The deluge of oil in the BP Gulf disaster is matched only by the gush of stories it’s generated. Making sense of it all can be tough, but the occasional commentary makes the long-term picture clear.
One of those was the analysis offered by Deborah Gordon and Dan Sperling in Sunday’s Washington Post, showing why oil companies aren’t ever going to be serious about the renewables that 92 percent of Americans want supported.
Unfortunately, public sentiment doesn’t measure up against the $1 trillion Big Oil has invested in "established oil wells, refineries, pipelines, and service stations," and politicians (our addition) in the United States alone.

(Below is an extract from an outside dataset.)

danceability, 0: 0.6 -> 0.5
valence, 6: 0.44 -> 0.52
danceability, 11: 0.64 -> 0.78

Without any real incentive to change, these corporations will continue their lucrative search-and-destroy energy strategy, even as capturing and refining oil grows more dangerous and expensive.

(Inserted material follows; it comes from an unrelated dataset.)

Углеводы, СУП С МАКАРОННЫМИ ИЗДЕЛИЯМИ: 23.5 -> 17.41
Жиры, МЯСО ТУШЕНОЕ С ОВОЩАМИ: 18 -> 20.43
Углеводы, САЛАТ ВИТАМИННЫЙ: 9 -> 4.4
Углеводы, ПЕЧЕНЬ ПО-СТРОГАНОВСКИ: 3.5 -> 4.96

As Gordon and Sperling wrote so convincingly, “The current situation in the gulf, where BP was tapping hot, high-pressure oil almost 3 1/2 miles below the ocean floor, is only a prologue to the saga of how complex and costly our oil habit will become, if left unchecked.”

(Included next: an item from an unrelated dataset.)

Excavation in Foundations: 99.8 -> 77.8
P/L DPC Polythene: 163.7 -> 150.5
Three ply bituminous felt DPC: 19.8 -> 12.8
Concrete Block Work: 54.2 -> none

The Post hosted a discussion Monday with the Gordon and Sperling, who promoted a price floor on oil “to level the playing field for clean alternative fuels.”
We agree and think Ms. Gordon and Mr. Sperling are on to something when they say the revenues created by such a price floor “can provide massive public investments in clean non-oil R&D.” If, as President Obama has said, this oil disaster truly is America’s environmental 9/11, then it’s time to get serious about stripping fossil fuels of their welfare recipient status.